Tip 1. Warming up the Lawn Mower:
The first trick is to try warming up by starting the lawnmower. This causes the sludge to soften. And sometimes, due to expansion, the stuck surfaces release each other. However, this practice is not recommended if the engine is already making a rattling noise. A blow torch can also be used but it must be handled with great care. Once the plug seems easier to remove with a wrench, the procedure mentioned above for oil drainage can be carried out.
Consider using a wrench with a longer handle or a hollow pipe to increase the moment arm so that an enormous torque is applied to loosen the plug.
Tip 2. Use a hammer carefully:
If these methods still do not work, no need to lose hope can even be done. Use the hammer force to hit in the right direction with care to untighten the plug and not damage the head or threads. This requires a bit of technique, and it is better not to try it if this is your first time around a hammer.
Tip 3. Use a gator grip:
Use a gator grip, a universal type of socket wrench, and a better grip.
Tip 4. Use WD40 or a rust remover:
Rust remover, WD40, or another lubricant can also be sprayed from outside onto the head and waited until it acts on the lower surface in contact with the oil pan. Using a socket wrench and plug removal would require significantly less force.
Tip 4. Air pump:
Another tool that can help when the oil has become too sludgy is an air pump that creates a pumping effect and is used from the oil refilling cap on the engine’s top.
This is just one step of oil change explained, i.e., removal or drainage of old, dirty oil. Many steps need to be carried out to complete an oil change and get the engine going again.
1. What oil should be used in a lawnmower?
Generally, SAE W30 oil is used in lawnmowers. But check the manual to be sure.
2. What should be the frequency of changing the oil?
Most lawnmower lubricants have a life of 25 working hours. Some newer models of ride-on lawnmowers have a longer oil life than a motorcycle engine. Regular checking your oil level, similar to a car, is a good habit.
3. How to check the oil level in a lawnmower?
Remove the dipstick from the top of the mower, wipe it, dip it again, and remove it to check for oil level if it is up to the mark, well, and sound. If not, replenish the oil. Oil quality can also be checked by looking at the color and consistency.

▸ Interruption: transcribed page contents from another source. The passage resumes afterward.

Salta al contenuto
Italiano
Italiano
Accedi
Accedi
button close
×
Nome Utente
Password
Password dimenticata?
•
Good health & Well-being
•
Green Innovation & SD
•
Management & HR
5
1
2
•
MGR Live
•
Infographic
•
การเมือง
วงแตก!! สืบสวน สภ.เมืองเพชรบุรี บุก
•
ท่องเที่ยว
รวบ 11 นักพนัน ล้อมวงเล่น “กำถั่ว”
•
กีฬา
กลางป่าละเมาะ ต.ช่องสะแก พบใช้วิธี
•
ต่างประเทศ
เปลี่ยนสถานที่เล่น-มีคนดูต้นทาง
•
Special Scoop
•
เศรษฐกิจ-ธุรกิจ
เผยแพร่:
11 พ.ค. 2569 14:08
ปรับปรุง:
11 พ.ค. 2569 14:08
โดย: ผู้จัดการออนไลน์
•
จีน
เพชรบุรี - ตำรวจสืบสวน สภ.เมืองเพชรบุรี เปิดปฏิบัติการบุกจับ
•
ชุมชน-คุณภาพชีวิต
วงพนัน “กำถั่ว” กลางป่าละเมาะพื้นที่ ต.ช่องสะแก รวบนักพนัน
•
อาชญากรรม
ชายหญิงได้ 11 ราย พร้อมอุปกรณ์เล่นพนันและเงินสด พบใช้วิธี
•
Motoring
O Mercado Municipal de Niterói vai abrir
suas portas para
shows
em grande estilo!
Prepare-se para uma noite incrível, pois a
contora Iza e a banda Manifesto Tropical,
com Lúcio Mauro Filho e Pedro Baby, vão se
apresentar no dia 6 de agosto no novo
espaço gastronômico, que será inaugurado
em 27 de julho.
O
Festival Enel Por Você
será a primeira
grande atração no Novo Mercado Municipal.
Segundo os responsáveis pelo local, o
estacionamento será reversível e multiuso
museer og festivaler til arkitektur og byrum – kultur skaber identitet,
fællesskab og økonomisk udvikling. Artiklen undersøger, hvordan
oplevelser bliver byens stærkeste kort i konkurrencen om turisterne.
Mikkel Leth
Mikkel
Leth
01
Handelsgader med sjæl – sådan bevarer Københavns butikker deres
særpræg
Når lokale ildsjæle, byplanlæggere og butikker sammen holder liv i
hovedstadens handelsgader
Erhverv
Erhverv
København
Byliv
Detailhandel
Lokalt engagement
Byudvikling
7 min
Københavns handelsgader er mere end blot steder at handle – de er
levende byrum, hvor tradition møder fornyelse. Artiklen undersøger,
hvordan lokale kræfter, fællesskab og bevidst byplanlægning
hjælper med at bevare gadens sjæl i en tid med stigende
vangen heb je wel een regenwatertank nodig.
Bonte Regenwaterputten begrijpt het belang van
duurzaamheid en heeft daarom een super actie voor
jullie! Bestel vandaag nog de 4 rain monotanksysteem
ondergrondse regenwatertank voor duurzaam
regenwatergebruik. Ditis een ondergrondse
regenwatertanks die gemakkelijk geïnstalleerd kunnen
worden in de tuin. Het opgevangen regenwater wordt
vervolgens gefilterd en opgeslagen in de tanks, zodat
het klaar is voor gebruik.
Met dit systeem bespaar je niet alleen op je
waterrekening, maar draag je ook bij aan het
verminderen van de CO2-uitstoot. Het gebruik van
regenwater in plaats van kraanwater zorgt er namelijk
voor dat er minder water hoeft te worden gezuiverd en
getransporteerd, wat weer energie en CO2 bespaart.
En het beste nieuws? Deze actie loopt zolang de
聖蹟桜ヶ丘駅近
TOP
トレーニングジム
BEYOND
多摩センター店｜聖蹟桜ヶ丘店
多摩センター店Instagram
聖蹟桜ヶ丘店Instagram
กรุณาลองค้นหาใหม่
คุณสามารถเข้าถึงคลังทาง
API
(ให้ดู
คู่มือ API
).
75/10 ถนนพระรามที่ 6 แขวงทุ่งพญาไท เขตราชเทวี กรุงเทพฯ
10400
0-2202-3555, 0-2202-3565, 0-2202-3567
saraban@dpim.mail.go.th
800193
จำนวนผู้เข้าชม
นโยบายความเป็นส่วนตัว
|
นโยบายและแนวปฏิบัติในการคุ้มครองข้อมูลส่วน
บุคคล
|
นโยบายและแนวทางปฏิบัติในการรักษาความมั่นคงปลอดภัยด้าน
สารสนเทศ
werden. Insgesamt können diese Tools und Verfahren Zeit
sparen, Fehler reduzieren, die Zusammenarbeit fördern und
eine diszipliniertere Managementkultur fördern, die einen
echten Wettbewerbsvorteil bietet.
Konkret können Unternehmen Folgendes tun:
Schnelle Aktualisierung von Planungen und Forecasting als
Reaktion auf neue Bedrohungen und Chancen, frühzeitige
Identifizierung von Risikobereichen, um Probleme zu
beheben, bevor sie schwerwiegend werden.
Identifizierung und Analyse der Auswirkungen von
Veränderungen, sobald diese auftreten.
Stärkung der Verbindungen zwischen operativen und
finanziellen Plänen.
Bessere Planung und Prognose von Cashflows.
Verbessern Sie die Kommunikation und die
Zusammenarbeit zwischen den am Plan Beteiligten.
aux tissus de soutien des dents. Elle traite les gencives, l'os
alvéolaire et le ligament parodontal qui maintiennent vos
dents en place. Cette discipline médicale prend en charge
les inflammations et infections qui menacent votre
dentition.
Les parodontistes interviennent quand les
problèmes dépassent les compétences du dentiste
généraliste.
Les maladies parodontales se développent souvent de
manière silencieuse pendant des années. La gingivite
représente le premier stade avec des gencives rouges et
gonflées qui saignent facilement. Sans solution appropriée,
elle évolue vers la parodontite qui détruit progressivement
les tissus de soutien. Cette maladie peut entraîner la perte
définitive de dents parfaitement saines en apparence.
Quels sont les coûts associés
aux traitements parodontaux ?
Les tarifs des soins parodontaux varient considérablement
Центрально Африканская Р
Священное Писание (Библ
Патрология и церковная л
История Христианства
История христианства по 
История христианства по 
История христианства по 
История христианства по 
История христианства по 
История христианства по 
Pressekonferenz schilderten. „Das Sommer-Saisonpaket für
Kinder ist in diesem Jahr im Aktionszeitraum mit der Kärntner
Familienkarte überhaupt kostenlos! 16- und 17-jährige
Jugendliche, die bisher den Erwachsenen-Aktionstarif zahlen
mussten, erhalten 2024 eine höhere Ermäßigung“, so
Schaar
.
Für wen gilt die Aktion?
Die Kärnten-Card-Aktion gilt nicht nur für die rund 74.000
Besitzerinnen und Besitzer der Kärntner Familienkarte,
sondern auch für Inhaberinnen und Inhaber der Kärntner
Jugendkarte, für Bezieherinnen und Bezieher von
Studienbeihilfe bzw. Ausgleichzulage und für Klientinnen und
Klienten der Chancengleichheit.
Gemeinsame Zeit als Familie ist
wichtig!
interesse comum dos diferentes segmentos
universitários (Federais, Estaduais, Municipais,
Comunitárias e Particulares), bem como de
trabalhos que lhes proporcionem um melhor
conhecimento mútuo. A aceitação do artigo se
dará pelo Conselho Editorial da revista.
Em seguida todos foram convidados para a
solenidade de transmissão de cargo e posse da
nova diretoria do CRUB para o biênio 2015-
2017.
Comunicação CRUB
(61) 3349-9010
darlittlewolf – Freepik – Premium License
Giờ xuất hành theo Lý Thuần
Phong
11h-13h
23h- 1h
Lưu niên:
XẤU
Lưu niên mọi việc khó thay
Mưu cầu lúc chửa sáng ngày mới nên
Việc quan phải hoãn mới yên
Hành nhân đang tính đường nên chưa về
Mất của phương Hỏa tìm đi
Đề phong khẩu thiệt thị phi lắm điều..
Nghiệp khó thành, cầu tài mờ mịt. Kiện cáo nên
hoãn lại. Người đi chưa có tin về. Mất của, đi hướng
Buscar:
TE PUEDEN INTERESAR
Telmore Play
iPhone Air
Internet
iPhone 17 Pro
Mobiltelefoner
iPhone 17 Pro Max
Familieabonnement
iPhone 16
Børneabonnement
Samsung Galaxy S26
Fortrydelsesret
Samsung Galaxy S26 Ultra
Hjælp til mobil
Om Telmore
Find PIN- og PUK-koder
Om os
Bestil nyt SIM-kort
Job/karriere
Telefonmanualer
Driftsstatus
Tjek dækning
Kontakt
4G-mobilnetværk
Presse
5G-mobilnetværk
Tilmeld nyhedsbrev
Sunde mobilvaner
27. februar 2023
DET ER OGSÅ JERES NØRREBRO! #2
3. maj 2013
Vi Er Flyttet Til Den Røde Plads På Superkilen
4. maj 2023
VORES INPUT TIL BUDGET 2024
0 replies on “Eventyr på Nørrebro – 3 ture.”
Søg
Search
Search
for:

4. How to know if any other part replacement is required?
To know if other parts of the lawnmower that are in contact with oil need maintenance or even need to be replaced, you should check for:
- leakages around seals and gaskets.
- leak on the plug itself,
- leaks on the oil pan
- more than usual engine smoke.
If any gasket leaks exist, they need to be replaced, for leaks on plugs; the plug should be replaced. If the oil pan leaks, it can be repaired by welding generally. And for smoke from the engine, O-ring replacement or repair is required
The crux of the matter is that an oil change is a significant and frequently occurring maintenance step for a lawnmower. I recommend learning how to do it and having the hands-on capability to carry it on your own. Oil drainage is required for every oil change. Step-by-step instructions and a detailed discussion on problems occurring and precautions needed to be taken while performing oil drain constitute this article.